Die Stärke des Pulssignals spiegelt die Größe des Zellvolumens wider, und die Menge des Pulssignals spiegelt die Anzahl der Zellen wider.


Diese Pulssignale durchlaufen Verstärkung, Schwellenwerteinstellung, Screening, Formgebung, Zählung und automatisches Kontrollschutzsystem, um die Zählung und Volumenbestimmung von Blutzellen abzuschließen.


Drei-Klassen-Blutanalysatorenverwenden meist das Prinzip der elektrischen Impedanz.

YJ-H6001-06

HF-Konduktometrisch


Hochfrequenter Strom kann die Zellmembran passieren. Aufgrund der unterschiedlichen inneren Strukturen verschiedener Zellen ist auch die elektrische Leitfähigkeit unterschiedlich. Daher werden hochfrequente elektromagnetische Sonden verwendet, um die elektrische Leitfähigkeit von Zellen zu detektieren. Die Zellklassifizierung erfolgt anhand charakteristischer Informationen wie Zusammensetzung (Größe, Dichte).


Prinzip der optischen Detektion


Laserlichtstreuung


Die Zellsuspension wird nach dem Verdünnen, Färben usw. in die Mitte der Mantelflüssigkeit injiziert, und die Zellen sind ordentlich und einzeln entlang der beiden Ströme der Suspension und der Mantelflüssigkeit angeordnet und durchlaufen den Erfassungsbereich mit einer konstanten Durchflussrate.


Wenn die Zellen durch den Laserstrahl im Detektionsbereich bestrahlt werden, können sie die Richtung des Laserstrahls aufgrund ihrer eigenen Eigenschaften (wie Volumen, Grad der Färbung, Größe und Anzahl der Zellinhalte, Dichte des Kerns usw.) blockieren oder ändern, was zu verschiedenen Winkeln führt, die ihren Eigenschaften entsprechen. Das Streulichtsignal kann von Signalmonitoren in verschiedenen Winkeln empfangen werden:


(1) Streulicht mit niedrigem Winkel, auch bekannt als Vorwärtswinkel-Streulicht, reflektiert die Anzahl und das Oberflächenvolumen von Zellen (oder Partikeln).

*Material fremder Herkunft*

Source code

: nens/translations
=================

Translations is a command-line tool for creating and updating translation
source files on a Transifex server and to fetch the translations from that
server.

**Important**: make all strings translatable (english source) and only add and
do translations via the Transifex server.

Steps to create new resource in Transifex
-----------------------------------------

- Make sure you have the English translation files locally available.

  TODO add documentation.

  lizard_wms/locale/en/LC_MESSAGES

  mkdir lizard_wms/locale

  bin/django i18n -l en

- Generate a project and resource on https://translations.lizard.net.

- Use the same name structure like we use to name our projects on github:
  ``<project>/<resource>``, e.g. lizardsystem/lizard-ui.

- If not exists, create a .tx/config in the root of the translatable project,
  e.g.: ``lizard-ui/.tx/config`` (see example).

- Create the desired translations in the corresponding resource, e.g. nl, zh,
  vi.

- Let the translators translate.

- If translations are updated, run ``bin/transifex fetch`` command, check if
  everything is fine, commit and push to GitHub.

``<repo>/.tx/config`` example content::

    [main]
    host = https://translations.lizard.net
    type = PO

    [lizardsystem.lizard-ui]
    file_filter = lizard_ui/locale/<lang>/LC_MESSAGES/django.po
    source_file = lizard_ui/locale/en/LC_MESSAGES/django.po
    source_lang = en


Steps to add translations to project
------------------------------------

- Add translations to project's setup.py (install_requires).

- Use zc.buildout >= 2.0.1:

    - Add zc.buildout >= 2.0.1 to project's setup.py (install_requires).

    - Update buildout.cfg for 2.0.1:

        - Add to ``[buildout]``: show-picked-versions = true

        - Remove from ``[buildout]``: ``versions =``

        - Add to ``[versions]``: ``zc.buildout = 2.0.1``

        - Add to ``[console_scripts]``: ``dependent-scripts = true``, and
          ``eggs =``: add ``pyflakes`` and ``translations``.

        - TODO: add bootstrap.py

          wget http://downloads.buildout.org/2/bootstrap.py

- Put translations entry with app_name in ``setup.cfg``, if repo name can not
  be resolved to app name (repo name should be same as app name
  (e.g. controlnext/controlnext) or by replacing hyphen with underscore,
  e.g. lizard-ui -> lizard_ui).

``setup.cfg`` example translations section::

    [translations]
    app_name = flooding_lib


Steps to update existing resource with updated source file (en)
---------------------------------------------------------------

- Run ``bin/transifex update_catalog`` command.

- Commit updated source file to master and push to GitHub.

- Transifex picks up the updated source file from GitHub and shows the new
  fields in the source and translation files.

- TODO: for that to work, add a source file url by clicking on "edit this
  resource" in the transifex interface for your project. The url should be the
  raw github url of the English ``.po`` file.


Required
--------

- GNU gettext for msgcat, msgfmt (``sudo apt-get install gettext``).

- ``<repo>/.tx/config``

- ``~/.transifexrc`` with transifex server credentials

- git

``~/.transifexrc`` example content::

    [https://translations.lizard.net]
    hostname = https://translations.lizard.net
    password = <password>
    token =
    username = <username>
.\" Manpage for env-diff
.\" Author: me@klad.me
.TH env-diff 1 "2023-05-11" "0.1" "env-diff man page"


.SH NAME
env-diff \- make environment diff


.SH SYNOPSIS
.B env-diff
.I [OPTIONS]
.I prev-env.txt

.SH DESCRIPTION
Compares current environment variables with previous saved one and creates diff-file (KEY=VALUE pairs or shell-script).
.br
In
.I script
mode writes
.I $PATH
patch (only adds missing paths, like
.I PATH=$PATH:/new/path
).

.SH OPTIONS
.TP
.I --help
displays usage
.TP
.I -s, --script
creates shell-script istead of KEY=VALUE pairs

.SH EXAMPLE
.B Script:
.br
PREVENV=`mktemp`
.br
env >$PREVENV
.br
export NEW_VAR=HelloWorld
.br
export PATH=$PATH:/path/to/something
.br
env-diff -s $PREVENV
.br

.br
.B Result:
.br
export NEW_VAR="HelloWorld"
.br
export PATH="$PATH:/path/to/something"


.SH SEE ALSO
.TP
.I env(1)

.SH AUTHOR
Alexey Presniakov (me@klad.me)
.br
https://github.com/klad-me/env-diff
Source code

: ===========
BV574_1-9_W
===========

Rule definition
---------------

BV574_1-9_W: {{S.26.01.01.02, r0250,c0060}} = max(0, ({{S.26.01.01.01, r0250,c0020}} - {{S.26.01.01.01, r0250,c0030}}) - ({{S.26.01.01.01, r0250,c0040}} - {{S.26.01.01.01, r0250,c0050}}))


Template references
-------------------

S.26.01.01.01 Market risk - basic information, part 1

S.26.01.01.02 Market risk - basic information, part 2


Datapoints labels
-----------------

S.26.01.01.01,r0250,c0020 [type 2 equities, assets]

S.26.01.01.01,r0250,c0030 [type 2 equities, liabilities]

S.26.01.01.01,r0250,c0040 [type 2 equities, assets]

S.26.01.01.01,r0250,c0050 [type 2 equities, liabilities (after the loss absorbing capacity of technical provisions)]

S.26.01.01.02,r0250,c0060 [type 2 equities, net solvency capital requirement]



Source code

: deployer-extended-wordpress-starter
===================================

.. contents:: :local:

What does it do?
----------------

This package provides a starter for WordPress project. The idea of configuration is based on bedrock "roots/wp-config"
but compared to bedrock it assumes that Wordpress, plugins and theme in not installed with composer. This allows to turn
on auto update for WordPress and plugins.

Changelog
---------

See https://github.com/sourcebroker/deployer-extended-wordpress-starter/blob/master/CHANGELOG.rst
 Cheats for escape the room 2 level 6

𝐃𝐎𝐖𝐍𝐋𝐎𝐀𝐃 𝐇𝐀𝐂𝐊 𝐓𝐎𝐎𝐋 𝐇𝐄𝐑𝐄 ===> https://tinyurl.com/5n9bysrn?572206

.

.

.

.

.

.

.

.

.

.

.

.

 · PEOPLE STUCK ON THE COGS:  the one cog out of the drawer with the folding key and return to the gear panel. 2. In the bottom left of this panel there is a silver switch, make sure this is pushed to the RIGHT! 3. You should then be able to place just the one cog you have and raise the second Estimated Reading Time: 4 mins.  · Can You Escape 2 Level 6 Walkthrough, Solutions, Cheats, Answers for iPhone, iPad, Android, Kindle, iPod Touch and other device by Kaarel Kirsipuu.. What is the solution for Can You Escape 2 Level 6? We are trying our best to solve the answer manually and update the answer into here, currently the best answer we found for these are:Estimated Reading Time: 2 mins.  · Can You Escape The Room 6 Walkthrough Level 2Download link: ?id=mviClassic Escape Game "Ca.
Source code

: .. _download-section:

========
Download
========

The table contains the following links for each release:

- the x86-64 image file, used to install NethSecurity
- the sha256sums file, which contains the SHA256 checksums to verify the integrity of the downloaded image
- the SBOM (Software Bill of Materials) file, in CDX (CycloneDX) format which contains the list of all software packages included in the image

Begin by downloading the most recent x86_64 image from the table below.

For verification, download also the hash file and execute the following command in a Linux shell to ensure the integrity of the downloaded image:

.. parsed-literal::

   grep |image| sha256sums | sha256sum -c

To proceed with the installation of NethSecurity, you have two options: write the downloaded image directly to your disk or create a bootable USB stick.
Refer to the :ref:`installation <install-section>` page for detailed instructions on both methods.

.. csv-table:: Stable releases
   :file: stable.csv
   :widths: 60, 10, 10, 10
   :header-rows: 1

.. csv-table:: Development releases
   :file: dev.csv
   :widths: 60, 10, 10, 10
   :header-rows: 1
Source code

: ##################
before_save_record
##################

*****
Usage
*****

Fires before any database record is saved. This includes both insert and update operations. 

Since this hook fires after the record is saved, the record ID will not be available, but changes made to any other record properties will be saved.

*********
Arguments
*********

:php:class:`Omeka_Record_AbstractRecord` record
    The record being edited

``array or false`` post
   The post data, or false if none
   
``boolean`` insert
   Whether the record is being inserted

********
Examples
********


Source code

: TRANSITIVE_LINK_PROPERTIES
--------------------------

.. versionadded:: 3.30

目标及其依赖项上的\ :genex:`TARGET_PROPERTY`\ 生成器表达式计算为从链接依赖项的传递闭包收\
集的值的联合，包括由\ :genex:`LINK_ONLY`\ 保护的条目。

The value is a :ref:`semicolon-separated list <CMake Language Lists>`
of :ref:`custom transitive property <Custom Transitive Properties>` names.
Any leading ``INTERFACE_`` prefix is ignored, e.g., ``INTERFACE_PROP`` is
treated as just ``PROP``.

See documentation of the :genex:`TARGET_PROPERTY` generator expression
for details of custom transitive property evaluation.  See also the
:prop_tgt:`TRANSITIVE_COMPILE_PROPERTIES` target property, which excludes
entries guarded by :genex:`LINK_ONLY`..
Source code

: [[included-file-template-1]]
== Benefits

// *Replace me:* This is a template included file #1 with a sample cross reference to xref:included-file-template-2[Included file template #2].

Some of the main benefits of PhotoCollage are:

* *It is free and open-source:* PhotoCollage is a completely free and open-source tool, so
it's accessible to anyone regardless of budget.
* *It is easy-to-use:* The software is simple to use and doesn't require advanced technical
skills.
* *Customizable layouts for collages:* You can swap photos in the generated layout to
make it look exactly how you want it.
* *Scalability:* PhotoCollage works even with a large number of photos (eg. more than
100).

(2) Hochwinkel-Streulicht, auch bekannt als Seitenwinkel-Streulicht, reflektiert die Komplexität von Partikeln und Kernen in Zellen


Streulichttechniken können gefärbte Zellen erkennen, einschließlich fluoreszierender und nicht fluoreszierender Farbstoffe. Verschiedene Arten von Zellen werden in unterschiedlichem Maße mit Farbstoffen gefärbt, was zu unterschiedlichen Streufluoreszenz- und Streulichtänderungen führt, so dass normale Zelltypen (oder Partikel) genau unterschieden werden können.


Spektrophotometrie

Wird hauptsächlich zur Hämoglobinbestimmung verwendet.

Befolgen Sie das Lambert-Beer-Gesetz.